Une vue des participants

C’est ainsi qu’avec l’appui de la Fédération Internationale des Travailleurs des Industries (Idustries all), le collectif entend mener des actions au niveau international en vue de rentrer en possession des droits de ses membres qui s’élève à plus de 11 milliards de FCFA.
Le collectif a posé pour ce faire huit points de revendications auxquels il faudra satisfaire pour voir la situation actuelle visiblement très tendue se rétablir.
D’entre les revendications, il y a celle de la liquidation des droits de l’ensemble des travailleurs, la liquidation des heures supplémentaires et des jours fériés travaillés non encore payés.

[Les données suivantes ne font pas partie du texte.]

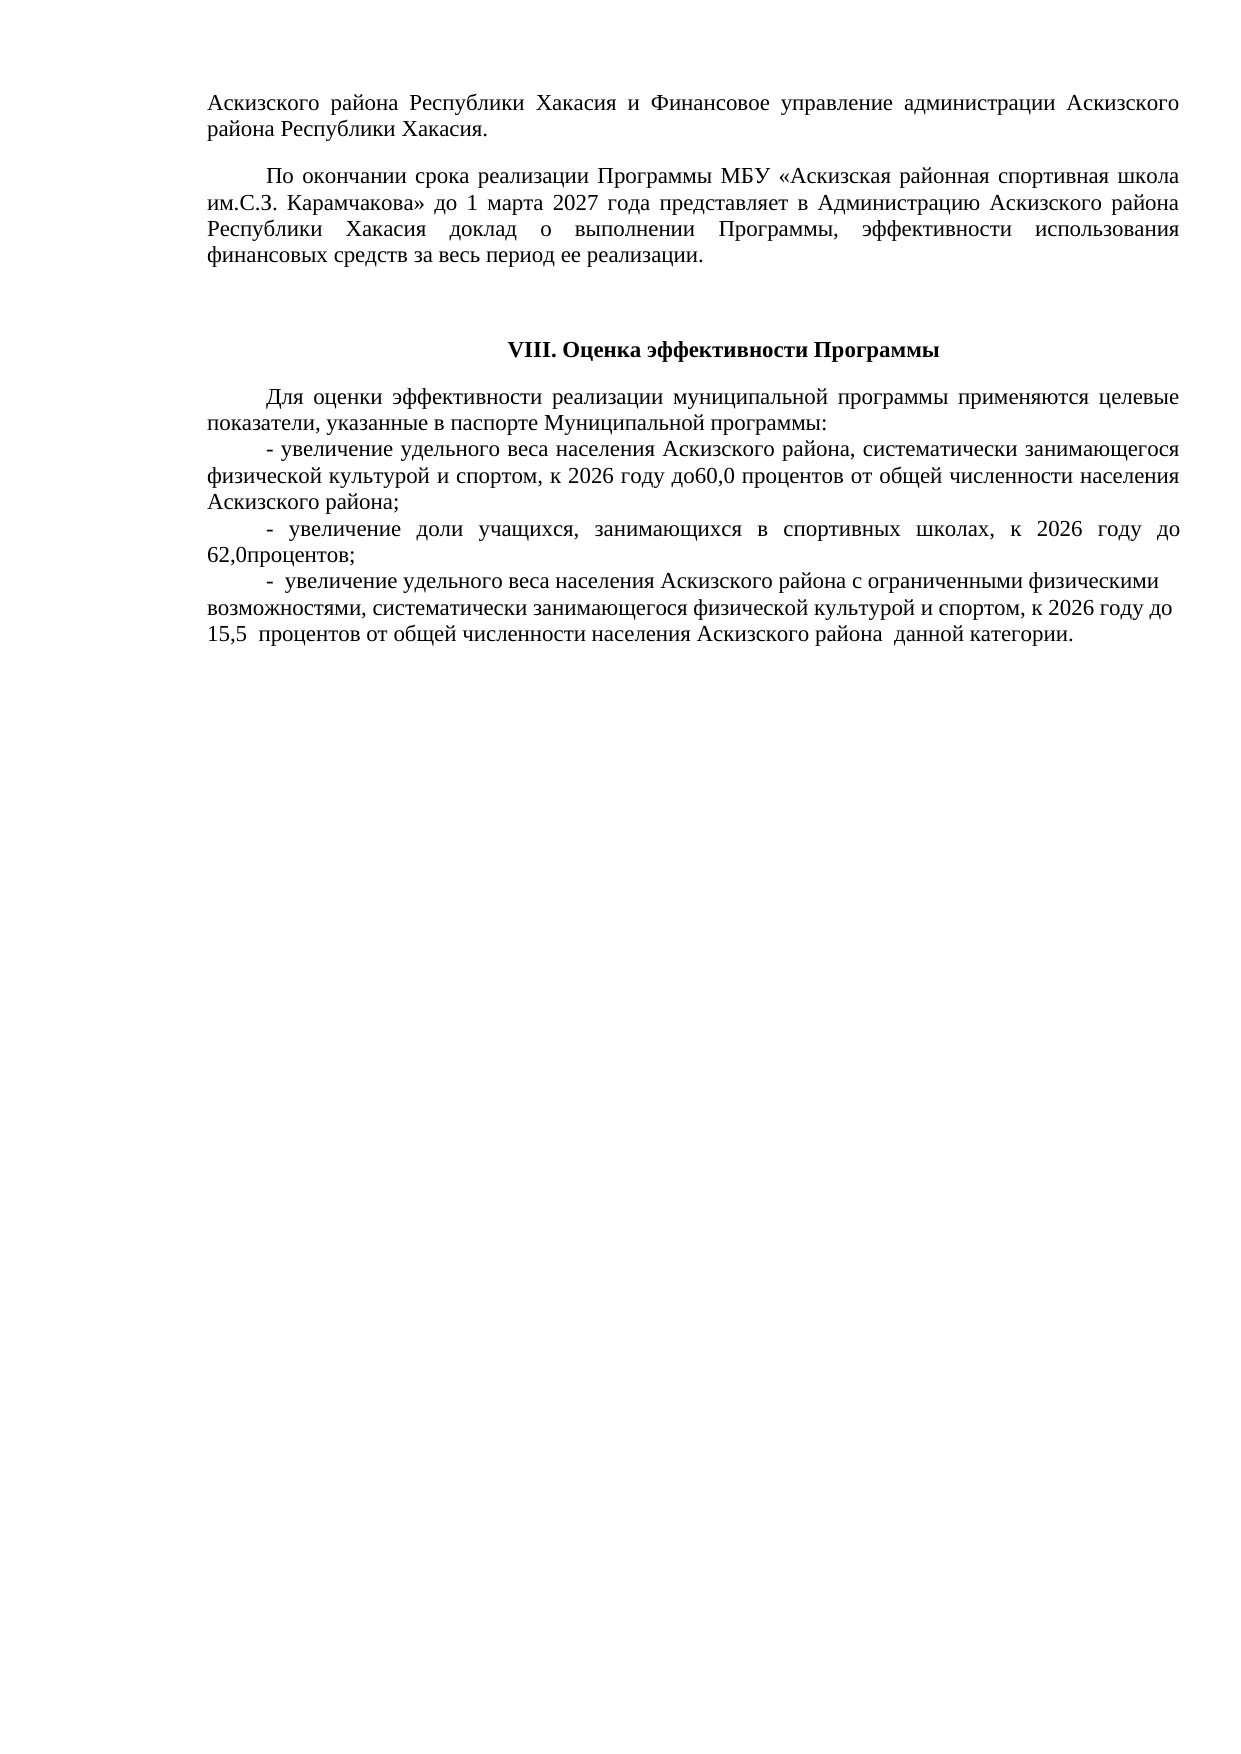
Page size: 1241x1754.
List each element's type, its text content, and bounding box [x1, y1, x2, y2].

Le collectif exige par ailleurs le paiement de tous les arriérés de salaire, le rachat par le groupe Balaji des cotisations de retraite pour les employés et le paiement de tous les rappels sur avancement et cotisations de la CNSS.
Le collectif interpelle le gouvernement, le chef de l’État en particulier de s’impliquer dans cette affaire afin qu’elle puisse connaître une résolution rapide efficace.